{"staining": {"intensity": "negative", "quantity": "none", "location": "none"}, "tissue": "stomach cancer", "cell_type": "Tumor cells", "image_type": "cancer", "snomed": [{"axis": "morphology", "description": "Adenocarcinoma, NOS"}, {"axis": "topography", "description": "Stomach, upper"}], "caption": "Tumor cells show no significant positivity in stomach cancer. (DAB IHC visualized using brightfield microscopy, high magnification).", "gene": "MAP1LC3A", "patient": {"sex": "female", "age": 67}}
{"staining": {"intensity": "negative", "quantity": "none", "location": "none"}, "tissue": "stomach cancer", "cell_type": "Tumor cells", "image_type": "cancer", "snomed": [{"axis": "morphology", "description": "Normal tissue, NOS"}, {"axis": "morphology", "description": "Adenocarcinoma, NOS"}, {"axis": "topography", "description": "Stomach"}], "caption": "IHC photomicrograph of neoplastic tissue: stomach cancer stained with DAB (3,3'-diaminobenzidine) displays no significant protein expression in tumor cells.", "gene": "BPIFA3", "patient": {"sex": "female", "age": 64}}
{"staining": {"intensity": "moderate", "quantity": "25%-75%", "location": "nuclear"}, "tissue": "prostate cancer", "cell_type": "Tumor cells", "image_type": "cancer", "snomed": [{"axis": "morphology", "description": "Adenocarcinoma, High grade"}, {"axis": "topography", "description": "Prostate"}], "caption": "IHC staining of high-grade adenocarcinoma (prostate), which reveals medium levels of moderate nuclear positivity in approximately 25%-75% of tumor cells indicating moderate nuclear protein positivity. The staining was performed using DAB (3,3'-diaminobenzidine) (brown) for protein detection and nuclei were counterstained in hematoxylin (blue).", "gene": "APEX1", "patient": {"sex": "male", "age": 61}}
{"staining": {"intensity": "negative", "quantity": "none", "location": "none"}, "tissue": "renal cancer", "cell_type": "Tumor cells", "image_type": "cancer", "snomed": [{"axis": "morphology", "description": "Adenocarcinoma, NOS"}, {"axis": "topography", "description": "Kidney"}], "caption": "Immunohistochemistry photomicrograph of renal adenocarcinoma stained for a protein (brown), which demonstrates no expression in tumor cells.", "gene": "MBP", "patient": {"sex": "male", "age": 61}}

Work item | A complete and exact reproduction of the data is needed.

Exercise solution |
{"staining": {"intensity": "negative", "quantity": "none", "location": "none"}, "tissue": "stomach cancer", "cell_type": "Tumor cells", "image_type": "cancer", "snomed": [{"axis": "morphology", "description": "Adenocarcinoma, NOS"}, {"axis": "topography", "description": "Stomach, upper"}], "caption": "Tumor cells show no significant positivity in stomach cancer. (DAB IHC visualized using brightfield microscopy, high magnification).", "gene": "MAP1LC3A", "patient": {"sex": "female", "age": 67}}
{"staining": {"intensity": "negative", "quantity": "none", "location": "none"}, "tissue": "stomach cancer", "cell_type": "Tumor cells", "image_type": "cancer", "snomed": [{"axis": "morphology", "description": "Normal tissue, NOS"}, {"axis": "morphology", "description": "Adenocarcinoma, NOS"}, {"axis": "topography", "description": "Stomach"}], "caption": "IHC photomicrograph of neoplastic tissue: stomach cancer stained with DAB (3,3'-diaminobenzidine) displays no significant protein expression in tumor cells.", "gene": "BPIFA3", "patient": {"sex": "female", "age": 64}}
{"staining": {"intensity": "moderate", "quantity": "25%-75%", "location": "nuclear"}, "tissue": "prostate cancer", "cell_type": "Tumor cells", "image_type": "cancer", "snomed": [{"axis": "morphology", "description": "Adenocarcinoma, High grade"}, {"axis": "topography", "description": "Prostate"}], "caption": "IHC staining of high-grade adenocarcinoma (prostate), which reveals medium levels of moderate nuclear positivity in approximately 25%-75% of tumor cells indicating moderate nuclear protein positivity. The staining was performed using DAB (3,3'-diaminobenzidine) (brown) for protein detection and nuclei were counterstained in hematoxylin (blue).", "gene": "APEX1", "patient": {"sex": "male", "age": 61}}
{"staining": {"intensity": "negative", "quantity": "none", "location": "none"}, "tissue": "renal cancer", "cell_type": "Tumor cells", "image_type": "cancer", "snomed": [{"axis": "morphology", "description": "Adenocarcinoma, NOS"}, {"axis": "topography", "description": "Kidney"}], "caption": "Immunohistochemistry photomicrograph of renal adenocarcinoma stained for a protein (brown), which demonstrates no expression in tumor cells.", "gene": "MBP", "patient": {"sex": "male", "age": 61}}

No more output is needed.